Friday, June 21, 2013

The tenderness of a peasant

Mikhaïl Nesterov (1862-1942) -
Russian boy


A few weeks ago, with the character of the humble Sonia, from Crime and Punishment, I wanted to open a new wing of the "Dostoevsky’s memorial" which I have tried modestly to establish for years. After having presented the humbled, the children, the crazy and the rejected, I intend now to present some examples of this “deified” humanity towards which all the work of the great Fyodor leads us. Just this once it will not hurt to break with tradition, the character whom I would like to evoke today does not appear in one of the five great novels of his mature years, but in a short story published in February 1876 in the Writer’s Diary. The peasant Marey – it is both the title of the story and the character's name – recounts a childhood memory of the writer(1).

Records to process:
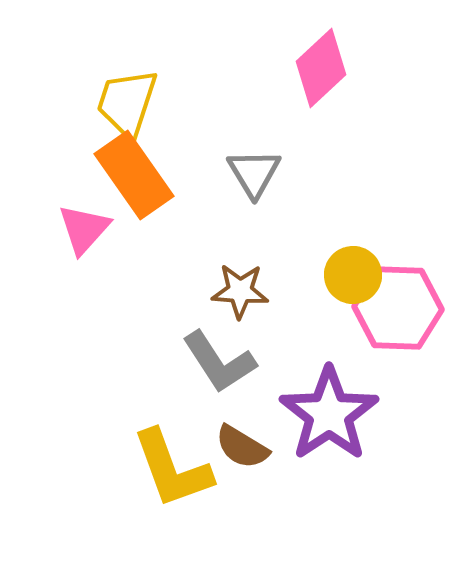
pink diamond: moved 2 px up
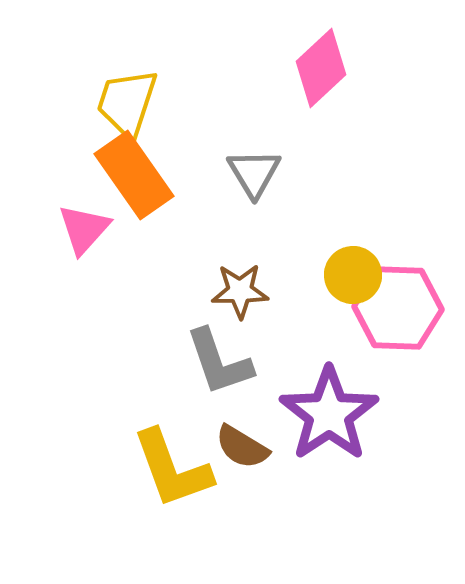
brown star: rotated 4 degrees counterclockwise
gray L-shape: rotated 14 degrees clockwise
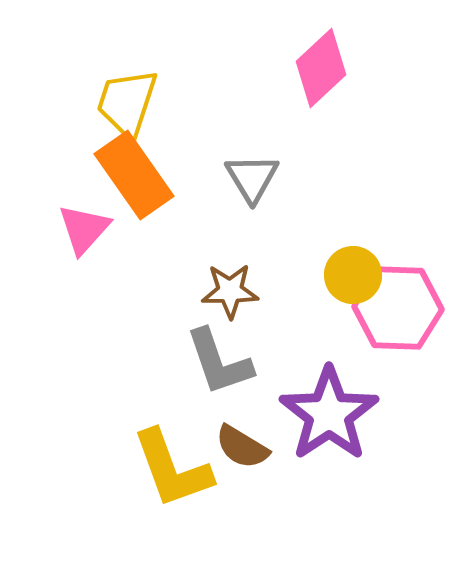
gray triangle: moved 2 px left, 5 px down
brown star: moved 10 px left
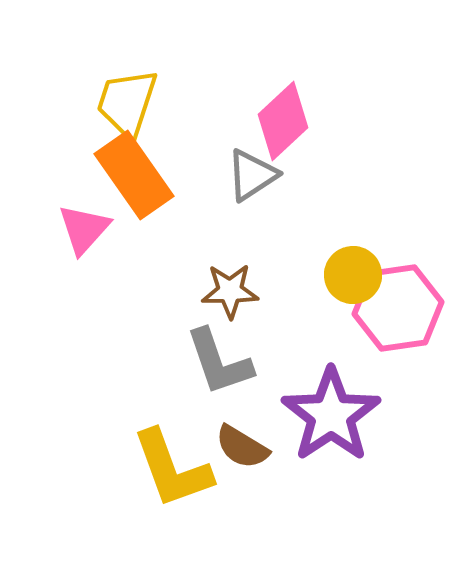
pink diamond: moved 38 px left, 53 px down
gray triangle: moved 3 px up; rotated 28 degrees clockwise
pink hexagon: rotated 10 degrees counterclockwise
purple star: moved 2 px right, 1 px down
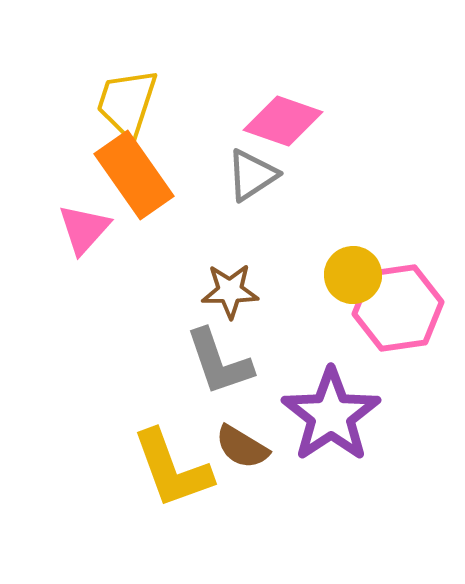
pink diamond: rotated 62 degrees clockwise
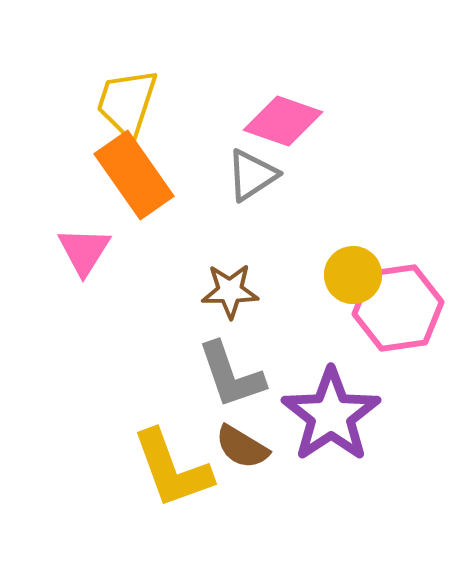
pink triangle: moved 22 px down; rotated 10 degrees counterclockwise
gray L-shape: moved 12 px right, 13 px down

Tasks for this exercise:
1) Edit the post on Dostoevsky by rewriting it starting with "The tenderness of" and going on through "of the writer(1).", replacing "Sonia" with "Sonya".
2) Retype the records starting with the line with "brown star: rotated" and going on through the last line of the records, omitting the picture lines.
The records have no connection to the text above them.

Task solutions:
1)
The tenderness of a peasant

Mikhaïl Nesterov (1862-1942) -
Russian boy


A few weeks ago, with the character of the humble Sonya, from Crime and Punishment, I wanted to open a new wing of the "Dostoevsky’s memorial" which I have tried modestly to establish for years. After having presented the humbled, the children, the crazy and the rejected, I intend now to present some examples of this “deified” humanity towards which all the work of the great Fyodor leads us. Just this once it will not hurt to break with tradition, the character whom I would like to evoke today does not appear in one of the five great novels of his mature years, but in a short story published in February 1876 in the Writer’s Diary. The peasant Marey – it is both the title of the story and the character's name – recounts a childhood memory of the writer(1).

2)
brown star: rotated 4 degrees counterclockwise
gray L-shape: rotated 14 degrees clockwise
gray triangle: moved 2 px left, 5 px down
brown star: moved 10 px left
pink diamond: moved 38 px left, 53 px down
gray triangle: moved 3 px up; rotated 28 degrees clockwise
pink hexagon: rotated 10 degrees counterclockwise
purple star: moved 2 px right, 1 px down
pink diamond: rotated 62 degrees clockwise
pink triangle: moved 22 px down; rotated 10 degrees counterclockwise
gray L-shape: moved 12 px right, 13 px down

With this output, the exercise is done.